TASK: From the forum post below, quote every sentence in the message body that uses the word "stream" or "streams."

QUOTED PASSAGE:
----

You are viewing a plain text version of this content. The canonical link for it is here.
Posted to user@flink.apache.org by "G.S.Vijay Raajaa" <gs...@gmail.com> on 2017/07/26 02:37:06 UTC

Purging Late stream data

Hi,

I am having 3 streams which is being merged from a union of kafka topics on
a given timestamp. The problem I am facing is that, if there is a delay  in
one of the stream and when the data in that particular stream arrives at a
later point in time, the merge happens in a delayed fashion. The way I want
to solve is that, I want to drop such data streams which comes after a
delay ( say 5sec ). Kindly direct me on how to go about it?

Will watermarking (to process in even time) + the allowed lateness help
solve the same?

----

INPUT DATA:
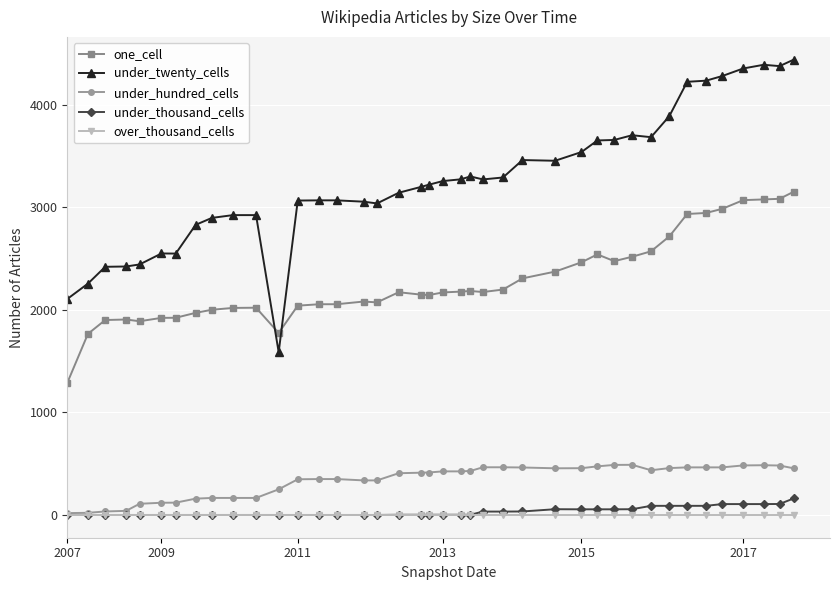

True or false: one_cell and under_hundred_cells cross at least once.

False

----

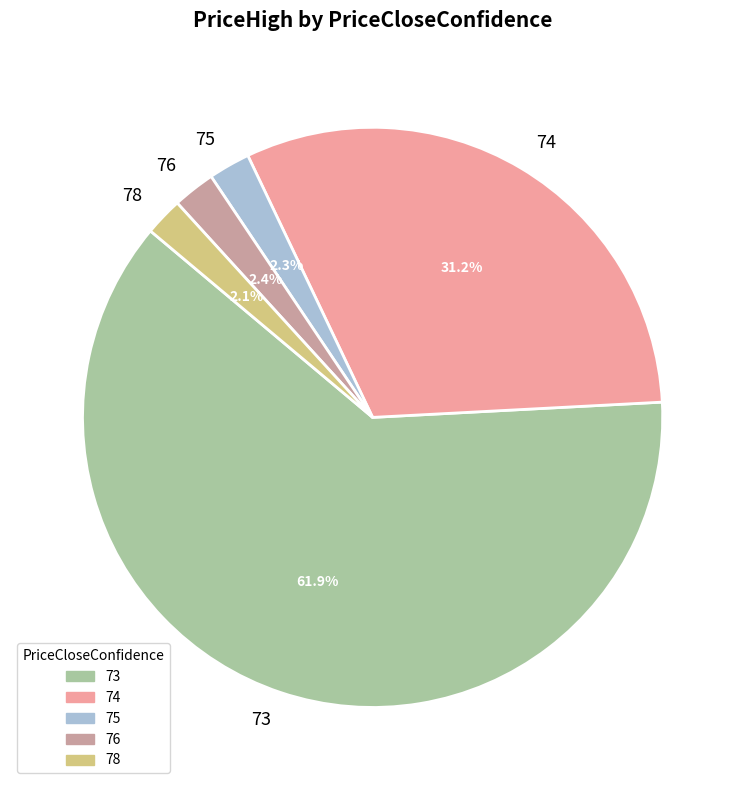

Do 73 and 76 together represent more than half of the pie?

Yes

----

SOLUTION FOR THIS TASK:
1. I am having 3 streams which is being merged from a union of kafka topics on a given timestamp.
2. The problem I am facing is that, if there is a delay in one of the stream and when the data in that particular stream arrives at a later point in time, the merge happens in a delayed fashion.
3. The way I want to solve is that, I want to drop such data streams which comes after a delay ( say 5sec ).